For skeptics this is further evidence that memories can’t be trusted. It nicely helps explain why so many people “remember” a standard alien abduction scenario under hypnosis. They have or are being given the gist memory – the abduction – and then are encouraged to back fill the details. The brain happily complies – voila: a false memory.

But there are more subtle manifestations as well. As a physician I have learned to be highly skeptical of the details that patients give me as part of their medical history. I have learned to triangulate – ask multiple questions from different angles, questions that are designed to encourage memory for details and to appear neutral (at least during the history taking) regarding the meaning of the details. It is well known that patients will tend to simplify stories to enhance their apparent meaning, or that they will link the onset of symptoms to discrete events. Because we have an historical record (the medical chart) that we can compare the patient’s history to, physicians will typically see the process of false memory formation for themselves.

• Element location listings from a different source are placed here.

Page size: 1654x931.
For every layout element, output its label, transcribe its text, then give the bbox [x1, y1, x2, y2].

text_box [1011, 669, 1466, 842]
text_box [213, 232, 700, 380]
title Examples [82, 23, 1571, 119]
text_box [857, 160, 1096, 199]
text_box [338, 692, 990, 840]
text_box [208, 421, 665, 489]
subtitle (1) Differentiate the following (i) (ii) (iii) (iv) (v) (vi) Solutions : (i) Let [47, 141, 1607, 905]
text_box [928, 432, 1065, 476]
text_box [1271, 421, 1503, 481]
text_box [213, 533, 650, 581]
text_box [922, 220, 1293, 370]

Here is a typical scenario: A patient reports to me that her neurological symptom began after she fell and hit her head six months ago. I will often then ask a detailed question without indicating why I am asking (although it is often obvious) such as – did you have this symptom last year at this time? Patients will often give me conflicting reports when I do this, so then I know I have to ask more questions in order to fill in the real picture. Or, I may read her records and see that she complained of the symptoms two years ago to her primary doctor, despite now claiming that they did not occur until she hit her head six months ago. The patient is not lying, the details of their memory have simply been altered subconsciously to enhance the meaning of a gist memory – perhaps that they were doing well, without any problems, until they had the injury.

A similar thing can happen in response to a treatment the patient believes helped them. They may report that their symptoms were continuous and unremitting, and then shortly after they took the miracle treatment their symptoms completely resolved. However, it’s possible that their symptoms come and go at random and have no real relationship to the treatment they took, or perhaps the symptoms were going away on their own before they started the treatment. But the patient has a gist memory – this treatment cured me of my symptoms – and the details of her memory morph over time to enhance the meaning of that memory.

This is one reason (among others) that anecdotal evidence is not reliable. Scientific data is recorded as objectively as possible under controlled conditions and in detail. Anecdotes often rely upon memory -and the reason people remember and tell others their anecdotes is because they have meaning to them, and that meaning trumps the accuracy of the details.

As the psychology and neuroscience of memory advances it is moving more and more in the direction of concluding that memories are malleable, they can be fabricated, and human memories appeared to have evolved more to tell us a meaningful story than to faithfully record details. Hopefully this message can be beaten into the public consciousness. As the ancient Greeks said – “know thyself.” Humans would do well to understand the nature of being human. It will help us administer appropriate justice in the courtroom. It helps scientists conduct better research. It helps clinicians take more accurate medical histories. It can help everyone in their everyday lives.

And it can help skeptics explain why we are so skeptical.